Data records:
▼

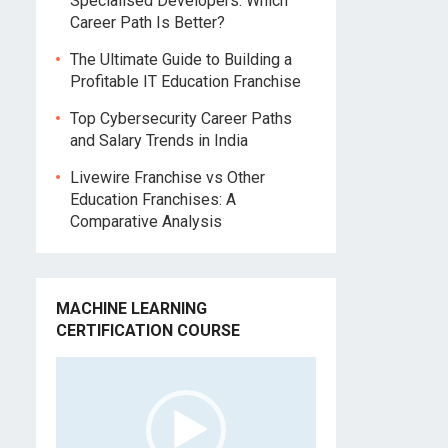
Specialised Developers: Which
Career Path Is Better?
The Ultimate Guide to Building a
Profitable IT Education Franchise
Top Cybersecurity Career Paths
and Salary Trends in India
Livewire Franchise vs Other
Education Franchises: A
Comparative Analysis
MACHINE LEARNING
CERTIFICATION COURSE
Video
Player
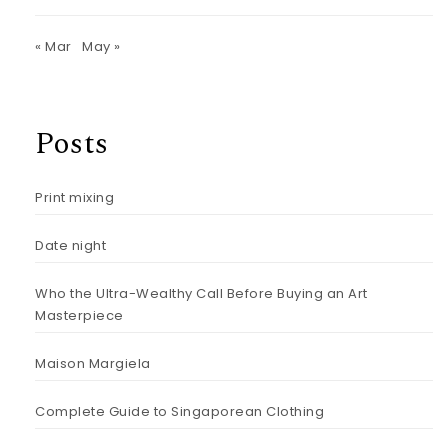
« Mar
May »
Posts
Print mixing
Date night
Who the Ultra-Wealthy Call Before Buying an Art
Masterpiece
Maison Margiela
Complete Guide to Singaporean Clothing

▲

* _About this task_: Each line above with the word "Guide" needs to be copied.

* _Your response_:
The Ultimate Guide to Building a
Complete Guide to Singaporean Clothing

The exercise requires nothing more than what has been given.